- Episode no.: Season 4 Episode 5
- Directed by: Amy Winfrey
- Written by: Nick Adams
- Original release date: September 8, 2017
- Running time: 26 minutes

Guest appearances
- Audie Cornish as Diane's Ringtone; Sharon Horgan as Courtney Portnoy; Robert Siegel as Diane's Ringtone;

Episode chronology
| ← Previous "Commence Fracking" | Next → "Stupid Piece of Sh*t" |
- BoJack Horseman season 4

= Thoughts and Prayers (BoJack Horseman) =

"Thoughts and Prayers" is the fifth episode of the fourth season of American animated television series BoJack Horseman, and the 41st episode overall. It was written by Nick Adams and directed by Amy Winfrey, and was released in the United States, along with the rest of season four, via Netflix on September 8, 2017. Audie Cornish, Sharon Horgan, and Robert Siegel provide voices in guest appearances in the episode.

The episode follows the aftermath of a mass shooting at a mall, including the public relations and business decisions producers make in an effort to show sensitivity while carrying on with business as usual.

== Plot ==
After a mass shooting, Courtney Portnoy's film is delayed. BoJack takes Hollyhock to visit his mother, Beatrice, but Beatrice's dementia has worsened, and she does not recognize BoJack. Meanwhile, Diane begins to practice shooting at a gun range, and writes a blog post about it that goes viral, eventually leading to a change in gun laws for California.

== Reception ==
"Thoughts and Prayers" received generally positive reviews from critics. Because of the episode's title and subject matter, many focused on its approach to gun culture and mass shootings in the United States. In Slate, Marissa Martinelli, who praised the episode overall, applauded the episode's willingness to mock the oft-repeated "thoughts and prayers" response to such tragedies. Kayla Cobb of Decider praised the episode's "scathing look at Hollywood's relationship with guns". In an article for Vice's Waypoint, Danielle Riendeau called the episode "good, distinctly unsubtle satire".

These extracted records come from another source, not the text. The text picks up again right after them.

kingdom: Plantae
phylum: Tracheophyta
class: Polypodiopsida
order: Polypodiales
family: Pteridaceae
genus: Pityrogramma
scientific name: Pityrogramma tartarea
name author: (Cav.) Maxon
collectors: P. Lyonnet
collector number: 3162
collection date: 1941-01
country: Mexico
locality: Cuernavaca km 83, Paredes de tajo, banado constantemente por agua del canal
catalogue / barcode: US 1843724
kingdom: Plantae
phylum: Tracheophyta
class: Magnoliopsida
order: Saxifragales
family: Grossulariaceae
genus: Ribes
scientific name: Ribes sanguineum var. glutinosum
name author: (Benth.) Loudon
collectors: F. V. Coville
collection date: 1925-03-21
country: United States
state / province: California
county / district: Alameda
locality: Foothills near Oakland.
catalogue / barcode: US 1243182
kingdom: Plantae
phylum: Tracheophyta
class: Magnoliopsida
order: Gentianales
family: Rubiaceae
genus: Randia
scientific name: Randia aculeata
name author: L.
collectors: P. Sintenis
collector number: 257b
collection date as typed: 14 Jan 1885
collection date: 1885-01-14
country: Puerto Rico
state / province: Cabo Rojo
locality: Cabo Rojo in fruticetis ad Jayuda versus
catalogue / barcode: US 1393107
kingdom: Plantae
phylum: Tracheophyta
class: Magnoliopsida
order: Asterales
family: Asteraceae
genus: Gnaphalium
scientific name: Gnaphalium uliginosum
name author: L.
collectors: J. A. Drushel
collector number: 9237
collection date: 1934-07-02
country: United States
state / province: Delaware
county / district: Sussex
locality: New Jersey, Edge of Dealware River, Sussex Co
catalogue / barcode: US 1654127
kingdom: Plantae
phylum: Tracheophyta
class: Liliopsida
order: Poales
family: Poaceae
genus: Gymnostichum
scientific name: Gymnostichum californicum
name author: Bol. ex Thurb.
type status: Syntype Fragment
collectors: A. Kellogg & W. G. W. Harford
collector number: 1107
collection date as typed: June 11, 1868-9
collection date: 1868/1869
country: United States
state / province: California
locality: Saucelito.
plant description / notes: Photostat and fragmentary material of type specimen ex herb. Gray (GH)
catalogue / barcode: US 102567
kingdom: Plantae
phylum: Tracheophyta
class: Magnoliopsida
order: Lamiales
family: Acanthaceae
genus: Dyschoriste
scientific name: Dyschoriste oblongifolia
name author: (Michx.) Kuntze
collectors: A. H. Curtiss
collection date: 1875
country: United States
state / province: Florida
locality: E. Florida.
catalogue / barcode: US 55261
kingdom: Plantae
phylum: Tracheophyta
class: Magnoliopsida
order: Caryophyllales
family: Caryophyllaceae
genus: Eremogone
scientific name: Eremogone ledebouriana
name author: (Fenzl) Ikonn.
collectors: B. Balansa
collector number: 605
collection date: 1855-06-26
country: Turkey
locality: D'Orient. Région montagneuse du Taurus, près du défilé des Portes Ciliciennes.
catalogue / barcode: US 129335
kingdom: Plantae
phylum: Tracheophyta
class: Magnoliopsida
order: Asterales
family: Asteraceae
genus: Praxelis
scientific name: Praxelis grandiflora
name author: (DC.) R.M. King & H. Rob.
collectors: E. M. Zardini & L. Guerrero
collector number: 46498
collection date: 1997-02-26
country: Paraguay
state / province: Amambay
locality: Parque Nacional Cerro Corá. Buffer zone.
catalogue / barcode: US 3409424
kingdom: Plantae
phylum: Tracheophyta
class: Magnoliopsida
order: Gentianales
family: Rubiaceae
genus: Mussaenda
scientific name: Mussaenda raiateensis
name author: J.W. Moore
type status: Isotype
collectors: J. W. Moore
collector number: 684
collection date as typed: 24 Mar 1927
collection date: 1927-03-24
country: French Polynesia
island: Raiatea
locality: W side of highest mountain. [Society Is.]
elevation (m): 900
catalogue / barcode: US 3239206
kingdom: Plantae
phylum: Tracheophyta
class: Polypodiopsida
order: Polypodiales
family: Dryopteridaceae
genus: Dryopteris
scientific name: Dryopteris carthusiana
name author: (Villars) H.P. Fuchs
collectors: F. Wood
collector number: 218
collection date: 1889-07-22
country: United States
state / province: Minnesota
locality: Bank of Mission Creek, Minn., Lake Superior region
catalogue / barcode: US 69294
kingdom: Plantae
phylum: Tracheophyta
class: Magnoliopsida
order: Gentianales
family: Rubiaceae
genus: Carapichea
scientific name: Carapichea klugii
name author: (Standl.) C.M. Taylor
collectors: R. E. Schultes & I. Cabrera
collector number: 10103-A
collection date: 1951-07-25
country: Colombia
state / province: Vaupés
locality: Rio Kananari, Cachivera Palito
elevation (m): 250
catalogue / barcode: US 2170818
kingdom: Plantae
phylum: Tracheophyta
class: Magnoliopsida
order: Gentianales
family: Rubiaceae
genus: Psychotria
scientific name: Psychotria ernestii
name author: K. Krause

Writing for The A.V. Club, Les Chappell was more critical of the episode. Describing it as "off balance", Chappell claims "the topical aspect doesn’t get the room to breathe that it needs", objecting to gun violence's exploration "in a venue that by necessity keeps the real victims in the abstract". He was, however, more complimentary about the episode's BoJack plot, describing the arrival of both his mother and daughter into his house as "a brilliant move to reinforce the season’s growing themes of family".